Document>
Mouth Dreams is the fourth mashup album by American musician and comedian Neil Cicierega. It was released on September 30, 2020. Like his three previous mashup albums (Mouth Sounds, Mouth Silence, and Mouth Moods), its source material is primarily Top 40 hits from the late 20th and early 21st centuries, but this time with an emphasis on songs about sleeping and dreams. It marks the musician's first major album release since 2017.

Background
 
Like his previous mashup albums Mouth Sounds, Mouth Silence, and Mouth Moods, its source material is primarily Top 40 hits from the late 20th and early 21st centuries; he also sampled classical music from the 19th century ("Brithoven" and "Ain't"). However, unlike previous albums, Cicierega uses samples from a wider variety of time periods, such as pre-1960s pop music including Dean Martin's "That's Amore" (1953) in "Aammoorree" and Raymond Scott's "Powerhouse"  (1937) in "Whitehouse;" and where Smash Mouth is usually featured either directly or indirectly with   the previous albums (hence the "Mouth" series), Smash Mouth's "All Star" is only featured in one song: "Mouth Dreams (Extro)".

List of tasks>
**a)** Rewrite the Mouth Dreams article from "Mouth Dreams is" up to and including "release since 2017.", changing "fourth" to "fifth".
**b)** According to the Mouth Dreams article, on what date did the album come out?
**c)** Keep writing the Mouth Dreams article from the point where it stops.
You won't need the rows to do any of this.

Dataset records>

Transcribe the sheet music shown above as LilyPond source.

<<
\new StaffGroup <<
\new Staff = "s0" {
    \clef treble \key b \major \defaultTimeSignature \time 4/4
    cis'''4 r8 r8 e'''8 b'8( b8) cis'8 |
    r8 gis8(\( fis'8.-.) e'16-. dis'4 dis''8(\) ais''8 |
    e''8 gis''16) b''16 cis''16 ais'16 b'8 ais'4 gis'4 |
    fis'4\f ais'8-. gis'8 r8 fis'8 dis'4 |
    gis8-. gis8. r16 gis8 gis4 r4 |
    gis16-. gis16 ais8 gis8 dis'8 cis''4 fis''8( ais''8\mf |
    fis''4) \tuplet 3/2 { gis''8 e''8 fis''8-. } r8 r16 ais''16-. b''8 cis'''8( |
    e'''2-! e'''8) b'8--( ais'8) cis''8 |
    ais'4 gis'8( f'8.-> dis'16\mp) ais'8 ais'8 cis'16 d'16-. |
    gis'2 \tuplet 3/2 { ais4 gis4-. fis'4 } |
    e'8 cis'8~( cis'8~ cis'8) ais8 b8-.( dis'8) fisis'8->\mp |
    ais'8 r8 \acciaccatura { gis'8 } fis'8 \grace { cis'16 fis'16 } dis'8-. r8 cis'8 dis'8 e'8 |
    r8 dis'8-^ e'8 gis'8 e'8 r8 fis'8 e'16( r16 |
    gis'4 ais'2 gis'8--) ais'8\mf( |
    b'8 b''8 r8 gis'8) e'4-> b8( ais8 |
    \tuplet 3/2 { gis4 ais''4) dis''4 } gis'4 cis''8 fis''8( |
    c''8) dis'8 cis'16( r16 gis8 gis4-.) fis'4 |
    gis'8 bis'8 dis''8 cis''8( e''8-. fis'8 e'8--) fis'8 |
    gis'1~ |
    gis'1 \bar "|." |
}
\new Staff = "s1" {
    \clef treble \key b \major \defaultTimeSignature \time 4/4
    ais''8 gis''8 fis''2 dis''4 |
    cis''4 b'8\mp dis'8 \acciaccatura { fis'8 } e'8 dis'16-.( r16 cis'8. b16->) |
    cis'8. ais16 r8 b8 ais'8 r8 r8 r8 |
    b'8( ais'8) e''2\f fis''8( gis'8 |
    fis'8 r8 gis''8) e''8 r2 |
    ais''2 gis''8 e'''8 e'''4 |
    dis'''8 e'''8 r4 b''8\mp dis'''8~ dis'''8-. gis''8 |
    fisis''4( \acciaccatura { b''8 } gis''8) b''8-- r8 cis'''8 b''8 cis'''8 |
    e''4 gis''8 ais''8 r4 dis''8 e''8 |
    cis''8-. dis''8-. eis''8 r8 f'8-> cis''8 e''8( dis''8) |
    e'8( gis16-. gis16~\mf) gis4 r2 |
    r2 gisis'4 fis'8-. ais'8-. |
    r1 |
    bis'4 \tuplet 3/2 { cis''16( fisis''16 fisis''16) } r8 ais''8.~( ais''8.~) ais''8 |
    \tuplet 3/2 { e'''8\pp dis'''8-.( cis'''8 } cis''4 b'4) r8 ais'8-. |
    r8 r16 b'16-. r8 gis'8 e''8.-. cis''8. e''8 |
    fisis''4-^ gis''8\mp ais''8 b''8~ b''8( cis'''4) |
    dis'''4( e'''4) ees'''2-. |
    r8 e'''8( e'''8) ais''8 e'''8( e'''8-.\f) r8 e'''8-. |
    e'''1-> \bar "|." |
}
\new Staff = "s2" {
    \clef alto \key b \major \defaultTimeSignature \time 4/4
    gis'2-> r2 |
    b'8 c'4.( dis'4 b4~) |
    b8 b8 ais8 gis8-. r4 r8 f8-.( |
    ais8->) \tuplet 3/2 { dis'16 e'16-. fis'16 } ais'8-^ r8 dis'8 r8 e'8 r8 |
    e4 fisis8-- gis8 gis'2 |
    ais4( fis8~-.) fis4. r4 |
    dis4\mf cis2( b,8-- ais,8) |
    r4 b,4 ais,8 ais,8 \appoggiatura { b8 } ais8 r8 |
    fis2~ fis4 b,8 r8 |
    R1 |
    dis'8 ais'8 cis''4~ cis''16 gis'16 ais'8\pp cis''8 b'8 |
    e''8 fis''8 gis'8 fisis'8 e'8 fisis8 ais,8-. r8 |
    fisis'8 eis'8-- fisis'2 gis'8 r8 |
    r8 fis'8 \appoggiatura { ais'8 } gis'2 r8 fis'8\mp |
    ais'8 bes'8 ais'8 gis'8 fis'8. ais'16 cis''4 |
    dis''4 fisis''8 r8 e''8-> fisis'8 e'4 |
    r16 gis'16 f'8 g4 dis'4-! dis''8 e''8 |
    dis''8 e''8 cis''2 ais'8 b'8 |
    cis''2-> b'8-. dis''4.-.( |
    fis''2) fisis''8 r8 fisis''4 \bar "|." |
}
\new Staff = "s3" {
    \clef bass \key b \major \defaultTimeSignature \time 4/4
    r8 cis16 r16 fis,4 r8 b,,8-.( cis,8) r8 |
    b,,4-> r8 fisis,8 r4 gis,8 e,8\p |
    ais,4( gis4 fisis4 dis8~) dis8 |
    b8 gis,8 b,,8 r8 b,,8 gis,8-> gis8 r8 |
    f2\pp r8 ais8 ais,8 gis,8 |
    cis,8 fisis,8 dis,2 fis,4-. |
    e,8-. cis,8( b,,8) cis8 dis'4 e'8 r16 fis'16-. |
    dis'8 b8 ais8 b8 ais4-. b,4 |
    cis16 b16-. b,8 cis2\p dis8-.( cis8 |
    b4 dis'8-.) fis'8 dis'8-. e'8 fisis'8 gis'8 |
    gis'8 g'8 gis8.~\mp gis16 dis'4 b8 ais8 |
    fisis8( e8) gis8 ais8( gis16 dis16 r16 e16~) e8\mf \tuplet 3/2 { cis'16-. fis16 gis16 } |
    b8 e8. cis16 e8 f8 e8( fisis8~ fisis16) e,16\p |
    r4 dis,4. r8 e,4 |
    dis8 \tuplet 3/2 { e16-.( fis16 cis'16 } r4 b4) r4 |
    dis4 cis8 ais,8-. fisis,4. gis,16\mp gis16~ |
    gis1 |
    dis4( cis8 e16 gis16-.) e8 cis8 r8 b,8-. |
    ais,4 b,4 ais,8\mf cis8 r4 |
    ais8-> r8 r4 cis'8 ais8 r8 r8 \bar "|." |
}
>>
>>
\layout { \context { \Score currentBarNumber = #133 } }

Exercise answers>
**a)**
Mouth Dreams is the fifth mashup album by American musician and comedian Neil Cicierega. It was released on September 30, 2020. Like his three previous mashup albums (Mouth Sounds, Mouth Silence, and Mouth Moods), its source material is primarily Top 40 hits from the late 20th and early 21st centuries, but this time with an emphasis on songs about sleeping and dreams. It marks the musician's first major album release since 2017.

**b)** September 30, 2020

**c)**
Like in Mouth Silence, there is a secret message hidden in the track info for Mouth Dreams. Each track contains a one-letter comment; when the tracks are arranged in reverse alphabetical order by title, the comments spell "I can't think of a secret message."

In addition, the album's cover art hides several secrets. Two Wingding characters are hidden within each of Cicierega's pupils when the image is brightened; these wingdings stand for the English letters "M" and "D", referring to the album's title "Mouth Dreams." Ewoks can be faintly seen reflected in Cicierega's glasses, referencing the track "Limp Wicket" featuring samples from Meco's "Ewok Celebration." The letters that feature sparkles beside them in Cicierega's name and in the title spell out, in order, "NiCe MoDems", referencing the final track of the album, "Ain't", which concludes with a clip of a dial-up modem. The album art's colors when inverted feature the similar colors used in Mouth Moods.

Reception 
Critical reception of Mouth Dreams was positive. Joseph Earp of Junkee called it Cicierega's "new masterpiece",  "his wildest work yet" and "heinous and beautiful in the same measure". The A.V. Club praised it as "so stupid, and so good".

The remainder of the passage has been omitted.